Carlos Alberto Furtado de Melo

 

Normalmente, as previsões, em política, servem para que se conclua que, em política, não se deve fazer previsões e muito menos dar atenção a elas. Se a política é como nuvem, a ciência política é a meteorologia da desconfiança. De modo que, no Brasil atual, independente das massas de ar, o mais seguro é sair de casa com guarda-chuva. Tendo isto em mente, pode-se prever que, em 2006, o cenário seja naturalmente tomado pelos escombros e ressentimentos de 2005. É verdade que para saber isto não é preciso mais que a intuição do ancião que acorda com dores nas costelas, vê o tempo nublado e diz: “vem chuva”. O que parece menos prosaico, no entanto, é que a próxima eleição será (nos discursos e programas) indelevelmente marcada pela tentativa de mudança da pauta econômica. A paciência da classe média, formadora de opinião e, por decorrência, dos atores políticos parece estar se esgotando. Propostas de correção e mudanças de rumo vão ganhando consistência política; isto é fato. Eis um raio cheio de eletricidade no horizonte.

Se em 2002 os candidatos concordavam com os princípios da estabilidade e da rigidez fiscal necessária, em 2006 tendem a apresentar projetos que insinuem o rompimento com o que chamam de “armadilha do superávit primário, dos juros elevados e do câmbio desajustado”. As candidaturas desde já colocadas representam forças sociais descontentes ou atingidas pelo o que passou a ser chamado de “ortodoxia econômica”. Naturalmente, seus representantes vocalizarão o “sentimento das bases”. Pouco importa a justeza ou correção dos discursos, o certo é que, mais que a questão da ética (no mínimo, no mesmo nível) será a economia o alvo das críticas e sua pretensa superação a estrela das promessas para 2007.
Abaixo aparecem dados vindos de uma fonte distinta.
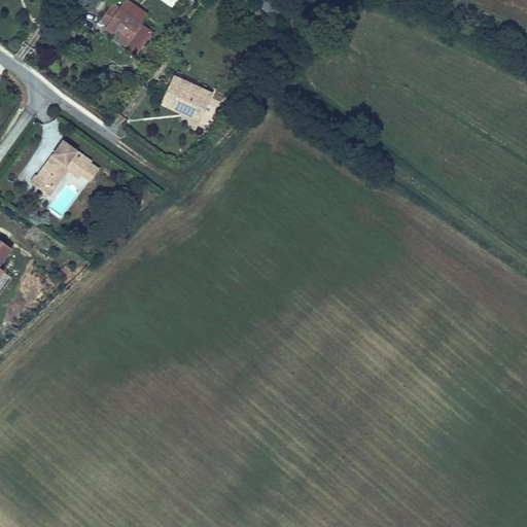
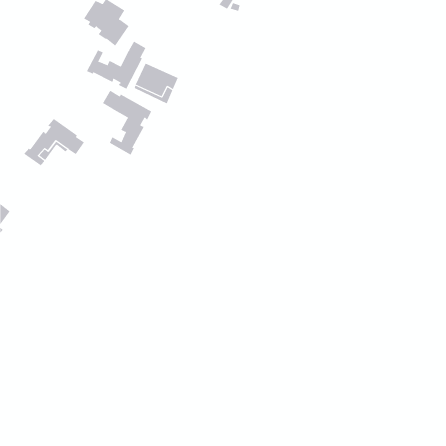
building: none -> [86,41,146,89]
building: none -> [102,90,152,155]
Por antecipação e por convicção ideológica, o novo diretório do PT percebeu este fenômeno e resolveu sair à frente no ataque ao malanismo/paloccismo. As críticas revelam o desconforto de quem se acostumou com a oposição e não se aclimatou com o governo, mas não é só isso. Há um jogo: o Lula, por enquanto, faz ouvidos moucos e cara de paisagem. Sabe que em ano de eleição não se faz marola; a lambança – se for inevitável – que fique para o próximo mandato. Mas, é claro, que a postura do diretório pode servir ao presidente como bandeira discursiva para a superação dos “marcos de neoliberalismo” em um novo governo. Uma porta aberta, quando todas as outras podem se fechar, a depender dos apoios que a oposição angarie. De modo que diretório lhe propicia a tangente do descolamento de si mesmo; a promessa de superação da “herança maldita”, enfim. “O maior desenvolvimento da história, que este país já viu”, por meio da simples elevação do gasto público. Uma festa de imagens hiperbólicas e ocas.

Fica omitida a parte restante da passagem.